Spring cleaning

I'm a weak-willed person, and I've strayed far from my goal of writing the great American video game. Here are a couple things I've been working on instead.

GPU-based voxel rendering

I'm a big fan of the pixel art of the 16-bit era, and I thought it'd be a fun experiment popping that style into the third dimension. To that end, I've written a simple low-resolution voxel renderer and modeler.

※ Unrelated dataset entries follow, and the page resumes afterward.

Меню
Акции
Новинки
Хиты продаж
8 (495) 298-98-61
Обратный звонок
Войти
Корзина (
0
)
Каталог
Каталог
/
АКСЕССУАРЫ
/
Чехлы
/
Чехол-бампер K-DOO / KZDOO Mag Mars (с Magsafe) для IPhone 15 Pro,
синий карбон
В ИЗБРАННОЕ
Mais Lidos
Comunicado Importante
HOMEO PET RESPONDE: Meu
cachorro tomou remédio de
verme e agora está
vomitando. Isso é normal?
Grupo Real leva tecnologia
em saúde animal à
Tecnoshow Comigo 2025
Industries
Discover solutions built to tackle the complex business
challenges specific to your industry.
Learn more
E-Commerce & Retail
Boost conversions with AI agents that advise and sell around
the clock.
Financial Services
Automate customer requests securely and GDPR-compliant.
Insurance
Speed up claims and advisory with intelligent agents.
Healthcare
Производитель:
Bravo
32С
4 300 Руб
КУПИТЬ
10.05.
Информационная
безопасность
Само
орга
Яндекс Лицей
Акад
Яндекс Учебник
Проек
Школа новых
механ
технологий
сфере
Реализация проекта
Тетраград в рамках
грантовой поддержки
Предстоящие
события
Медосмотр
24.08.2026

The renderer draws a cube-shaped shell geometry around the voxmap's bounding cube, drawing the surface with a fragment shader that casts a ray through the body of the cube looking for an opaque voxel. A traditional voxel raycaster would sample the voxmap at a constant interval along the ray, perhaps doing trilinear filtering around each sample point to eliminate aliasing. Since I was intentionally going for a blocky look, I instead just sample the rays at every voxel boundary. Once the shader code was done, wrapping it in a nice, Mac-friendly editor program with Cocoa and Objective-C was easy. You can pull the code with:
git clone https://duriansoftware.com/code/Trixel.git.

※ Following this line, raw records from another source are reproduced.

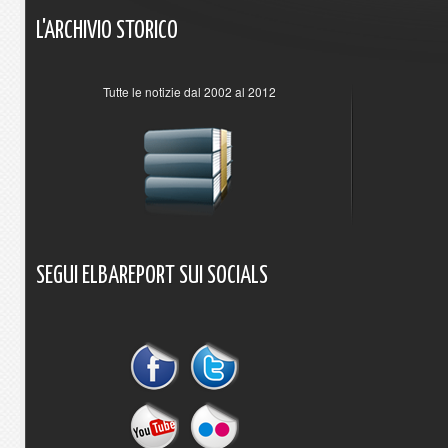
L'ARCHIVIO
STORICO
Tutte le notizie dal 2002 al 2012
SEGUI
ELBAREPORT
SUI
SOCIALS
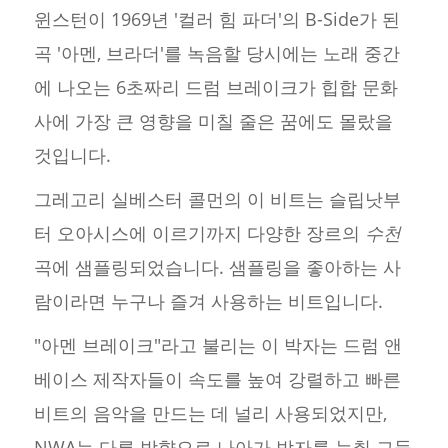
윈스턴이 1969년 '컬러 힘 파더'의 B-Side가 된
곡 '아멘, 브라더'를 녹음할 당시에는 노래 중간
에 나오는 6초짜리 드럼 브레이크가 힙합 문화
사에 가장 큰 영향을 미칠 줄은 꿈에도 몰랐을
것입니다.
그레고리 실베스터 콜먼의 이 비트는 슬립낫부
터 오아시스에 이르기까지 다양한 장르의
수천
곡에 샘플링되었습니다. 샘플링을 좋아하는 사
람이라면 누구나 즐겨 사용하는 비트입니다.
"아멘 브레이크"라고 불리는 이 박자는 드럼 앤
베이스 제작자들이 속도를 높여 강렬하고 빠른
비트의 음악을 만드는 데 널리 사용되었지만,
NWA는 다른 방향으로 나아가 박자를 늦춰 그들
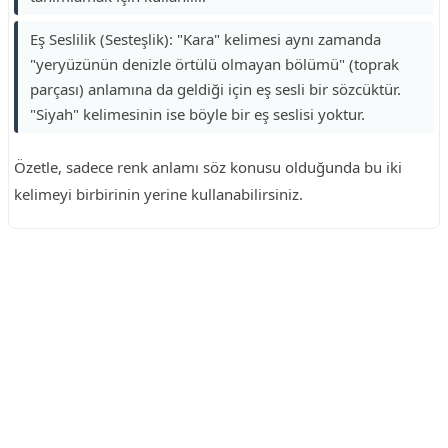
Eş Seslilik (Sesteşlik): "Kara" kelimesi aynı zamanda
"yeryüzünün denizle örtülü olmayan bölümü" (toprak
parçası) anlamına da geldiği için eş sesli bir sözcüktür.
"Siyah" kelimesinin ise böyle bir eş seslisi yoktur.
Özetle, sadece renk anlamı söz konusu olduğunda bu iki
kelimeyi birbirinin yerine kullanabilirsiniz.
Reklam Alanı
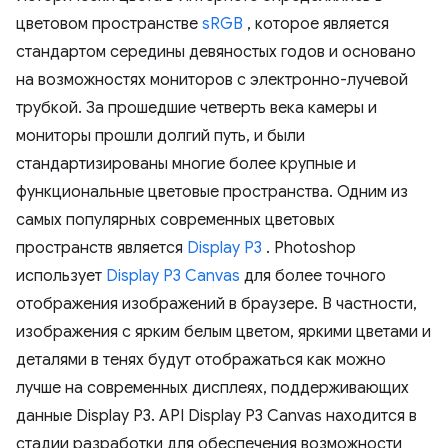
цветовом пространстве
sRGB
, которое является
стандартом середины девяностых годов и основано
на возможностях мониторов с электронно-лучевой
трубкой. За прошедшие четверть века камеры и
мониторы прошли долгий путь, и были
стандартизированы многие более крупные и
функциональные цветовые пространства. Одним из
самых популярных современных цветовых
пространств является
Display P3
. Photoshop
использует
Display P3 Canvas
для более точного
отображения изображений в браузере. В частности,
изображения с ярким белым цветом, яркими цветами и
деталями в тенях будут отображаться как можно
лучше на современных дисплеях, поддерживающих
данные Display P3. API Display P3 Canvas находится в
стадии разработки для обеспечения возможности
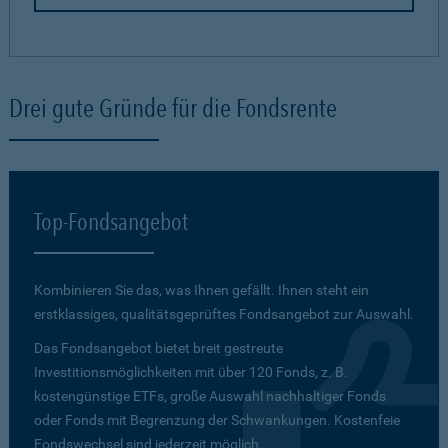
Drei gute Gründe für die Fondsrente
Top-Fondsangebot
Kombinieren Sie das, was Ihnen gefällt. Ihnen steht ein
erstklassiges, qualitätsgeprüftes Fondsangebot zur Auswahl.
Das Fondsangebot bietet breit gestreute
Investitionsmöglichkeiten mit über 120 Fonds, z. B.
kostengünstige ETFs, große Auswahl nachhaltiger Fonds
oder Fonds mit Begrenzung der Schwankungen. Kostenfeie
Fondswechsel sind jederzeit möglich.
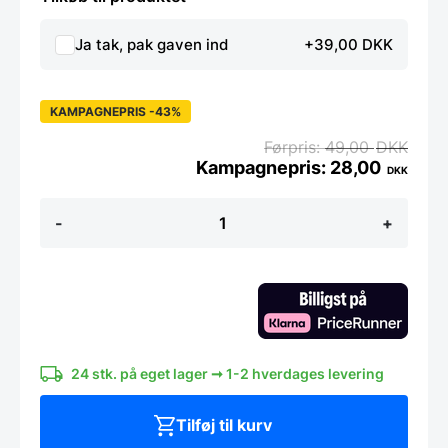
Ja tak, pak gaven ind
+39,00 DKK
KAMPAGNEPRIS -43%
49,00
DKK
28,00
DKK
Victorinox
-
+
Swiss
Classic
urtekniv
6
cm.
buet
antal
24 stk. på eget lager ➞ 1-2 hverdages levering
Tilføj til kurv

High-level OpenGL API wrapper for Factor

OpenGL was a great API when graphics accelerators were expensive novelties with a few fixed features, but as GPUs have become more common and more capable, its years of drinking and flirting with different extensions and steering committees haven't been kind to it. Even with the tummy tucks and chest lifts of OpenGL 3, its warts and wrinkles still seep through. But despite its age, OpenGL still does its job, and it's the only graphics API choice for anything that might run on anything other than a PC or XBox. It should be possible to give OpenGL an object-oriented veneer to hide the state-machine monster underneath. And in a high-level language implementation like SBCL or Factor with expressive metaprogramming and compiler optimizations, we should even be able to minimize the run-time cost of using that veneer. I've written such a library for Factor, which is available in the Factor distribution as the gpu set of libraries, complete with docs and demos.

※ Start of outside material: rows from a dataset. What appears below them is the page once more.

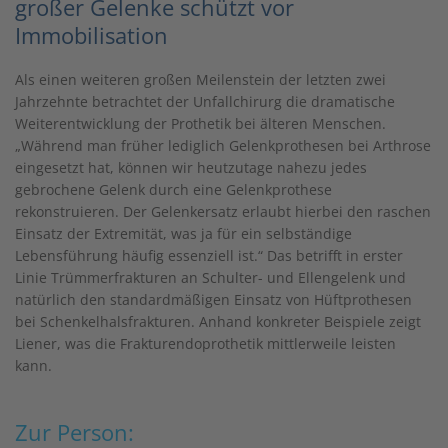
großer Gelenke schützt vor
Immobilisation
Als einen weiteren großen Meilenstein der letzten zwei
Jahrzehnte betrachtet der Unfallchirurg die dramatische
Weiterentwicklung der Prothetik bei älteren Menschen.
„Während man früher lediglich Gelenkprothesen bei Arthrose
eingesetzt hat, können wir heutzutage nahezu jedes
gebrochene Gelenk durch eine Gelenkprothese
rekonstruieren. Der Gelenkersatz erlaubt hierbei den raschen
Einsatz der Extremität, was ja für ein selbständige
Lebensführung häufig essenziell ist.“ Das betrifft in erster
Linie Trümmerfrakturen an Schulter- und Ellengelenk und
natürlich den standardmäßigen Einsatz von Hüftprothesen
bei Schenkelhalsfrakturen. Anhand konkreter Beispiele zeigt
Liener, was die Frakturendoprothetik mittlerweile leisten
kann.
Zur Person:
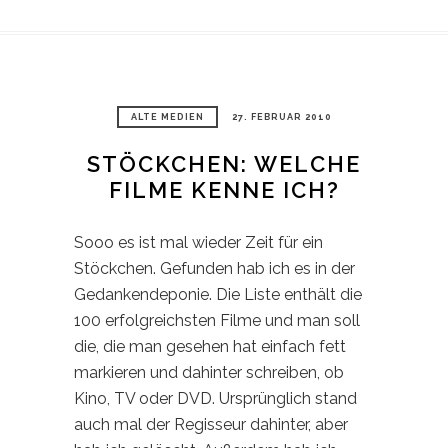
ALTE MEDIEN
27. FEBRUAR 2010
STÖCKCHEN: WELCHE
FILME KENNE ICH?
Sooo es ist mal wieder Zeit für ein
Stöckchen. Gefunden hab ich es in der
Gedankendeponie. Die Liste enthält die
100 erfolgreichsten Filme und man soll
die, die man gesehen hat einfach fett
markieren und dahinter schreiben, ob
Kino, TV oder DVD. Ursprünglich stand
auch mal der Regisseur dahinter, aber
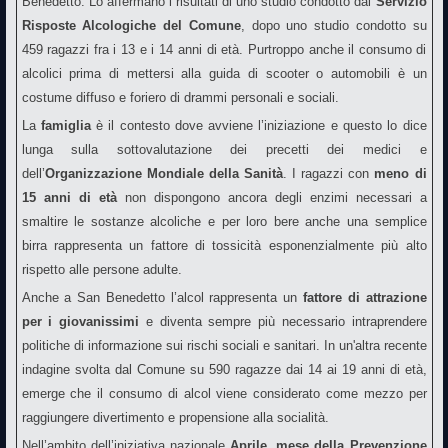
Benedetto. Lo affermano i risultati di uno studio condotto dal
Servizio
Risposte Alcologiche del Comune
, dopo uno studio condotto su
459 ragazzi fra i 13 e i 14 anni di età. Purtroppo anche il consumo di
alcolici prima di mettersi alla guida di scooter o automobili è un
costume diffuso e foriero di drammi personali e sociali.
La
famiglia
è il contesto dove avviene l’iniziazione e questo lo dice
lunga sulla sottovalutazione dei precetti dei medici e
dell’
Organizzazione Mondiale della Sanità
. I ragazzi con
meno di
15 anni di età
non dispongono ancora degli enzimi necessari a
smaltire le sostanze alcoliche e per loro bere anche una semplice
birra rappresenta un fattore di tossicità esponenzialmente più alto
rispetto alle persone adulte.
Anche a San Benedetto l’alcol rappresenta un
fattore di attrazione
per i giovanissimi
e diventa sempre più necessario intraprendere
politiche di informazione sui rischi sociali e sanitari. In un'altra recente
indagine svolta dal Comune su 590 ragazze dai 14 ai 19 anni di età,
emerge che il consumo di alcol viene considerato come mezzo per
raggiungere divertimento e propensione alla socialità.
Nell’ambito dell’iniziativa nazionale
Aprile, mese della Prevenzione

To put my library through its paces, I knocked out a couple demos. First, a port of the Stanford Bunny demo:

Second, a take on the classic Amiga raytracer demo, but in real time using GPU acceleration:

Check out the code for gpu.demos.bunny and gpu.demos.raytrace from the Factor git repo. The library makes it easy to load and interactively update shaders, define binary formats for GPU vertex buffers, and feed parameters to shader code using Factor objects. Along with Factor's game framework libraries, you can knock out non-trivial graphics demos with only a few hundred lines of new Factor code.